A better talking point for Democrats than impeachment, no? They have a million liberals shrieking “Impeach!” at them right now, ignorant of the fact that there’s no good outcome politically for the party from that. If Dems do it, Trump will survive in the Senate and there might — might — be a backlash at the polls against them a la 1998. If they don’t do it, every last one of those liberal voters will feel some greater or lesser (probably lesser) temptation to stay home in 2020. No win.
The 25th Amendment is different. In that case, the onus to act isn’t on congressional Democrats, it’s on Trump’s own cabinet. Enough with the farking backbiting in the Woodward book and New York Times op-eds, cries Warren. If you’re so worried about Trump being a loose cannon then get off your asses and defuse him. You have the constitutional power. If that message takes root on the left, it’ll redirect all the heat Pelosi will soon be getting onto Republicans like Mike Pence and John Kelly instead.
Put up or shut up:
“If senior administration officials think the President of the United States is not able to do his job, then they should invoke the 25th Amendment,” Warren told CNN. “The Constitution provides for a procedure whenever the Vice President and senior officials think the President can’t do his job. It does not provide that senior officials go around the President — take documents off his desk, write anonymous op-eds … Everyone of these officials have sworn to uphold the Constitution of the United States. It’s time for them to do their job.”…

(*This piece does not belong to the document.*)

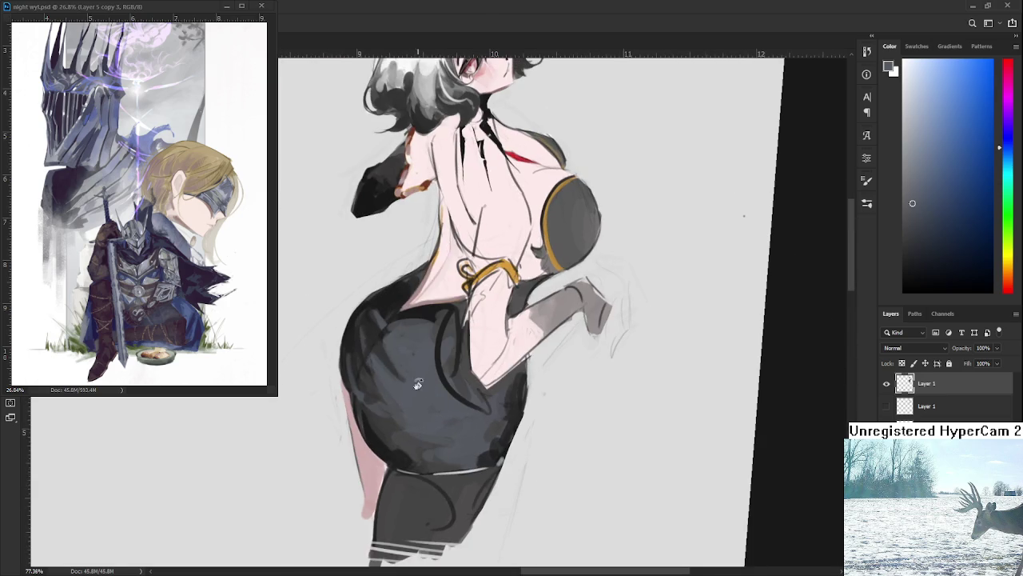
left_click(392, 336, "alt")
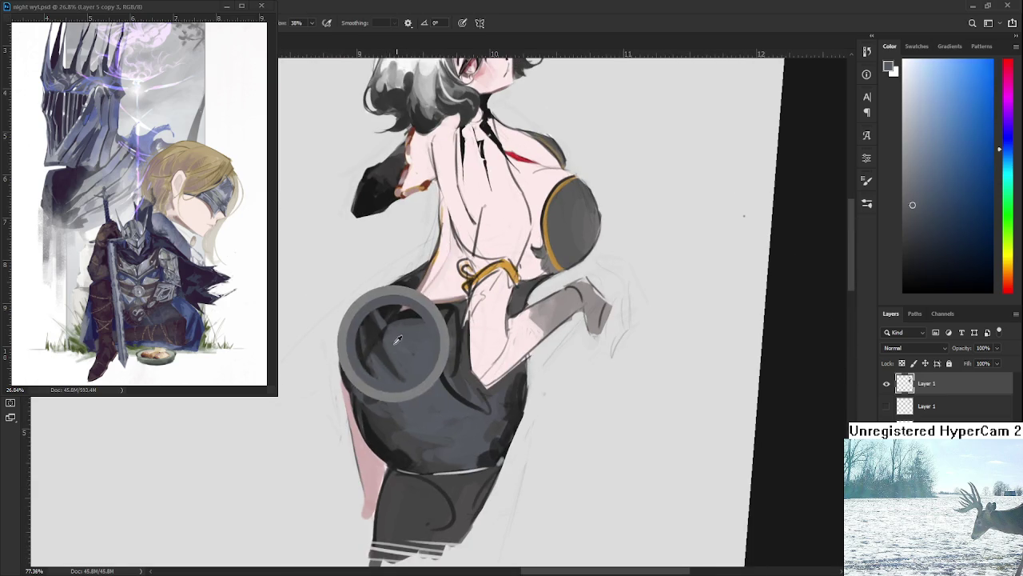
left_click(387, 372, "alt")
left_click(408, 376, "alt")
left_click(397, 375, "alt")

“What kind of a crisis do we have if senior officials believe that the President can’t do his job and then refuse to follow the rules that have been laid down in the Constitution?” Warren told CNN. “They can’t have it both ways. Either they think that the President is not capable of doing his job in which case they follow the rules in the Constitution, or they feel that the President is capable of doing his job, in which case they follow what the President tells them to do.”
Semantic games involving the word “capable” are the crux of all 25th Amendment fantasies. It’s simply not the case, as Warren suggests, that Trump’s deputies think he’s “not able to do his job.” What they believe (or seem to believe) is that he’s not able to do his job well. That’s a momentous difference for purposes of the 25th Amendment, which is in place to let the vice president step in when the president is physically or mentally disabled. You don’t invoke it when POTUS is lowercase-U unfit for office, you invoke it when POTUS is capital-U Unfit for office. If you stretch the idea of mental disability to include personality flaws like bad judgment, impetuousness, and a, ahem, propensity to shade the truth then you’re setting a precedent in which any future president whose cabinet has turned on him politically can easily find a fig leaf to execute a de facto coup.
Which would be ironic. The whole case against Trump among 25th Amendment fans is that his civic and policy instincts are more in line with a caudillo leading a banana republic, and therefore to spare America from this banana-republic future we should have … a junta seize power on flimsy constitutional grounds.
It wouldn’t work either. To hear Warren tell it, you’d think this is entirely within the power of Trump’s cabinet. It isn’t. The cabinet can act to hand power to the vice president by asserting that the president is unable to discharge his duties, but power reverts to the president if he insists that he can — which, of course, Trump would. If the VP disputes that, it goes to Congress to settle the issue. And in this case, it takes a two-thirds majority of both houses to hand power to the VP permanently. That’s a higher standard than for impeachment, which requires a simple majority of the House. You’re more likely to oust Trump going that route, in other words, than via the 25th Amendment. And of course, unlike impeachment, a failed attempt at using the 25th Amendment would mean utter chaos in the executive branch. If Pence and the cabinet made a move on Trump and Congress sided with POTUS, the administration as constituted would be untenable in the aftermath. Pence would have to resign, as would all of the officers who supported him. We’d be left with Trump effectively all alone. What could go wrong?
But of course, precisely because the 25th Amendment is such a heavy lift, the VP and cabinet would never dare consider it unless they had every confidence to believe Congress would side with them in the dispute. And there’s no way that’s happening with the Senate likely to be 50/50 or so at worst for the GOP next year. There won’t be anything like 67 votes in the upper chamber to remove Trump unless evidence of his “inability” to do the job is so overwhelming that even many Republican voters support removal. Realistically, the only way that’s happening is in a “true” 25th Amendment situation where Trump is disabled somehow.
So all of this is pie in the sky, just an empty talking point from Warren. But not a bad one if you’re trying to shift public focus from congressional Republicans to White House Republicans on what to do about POTUS.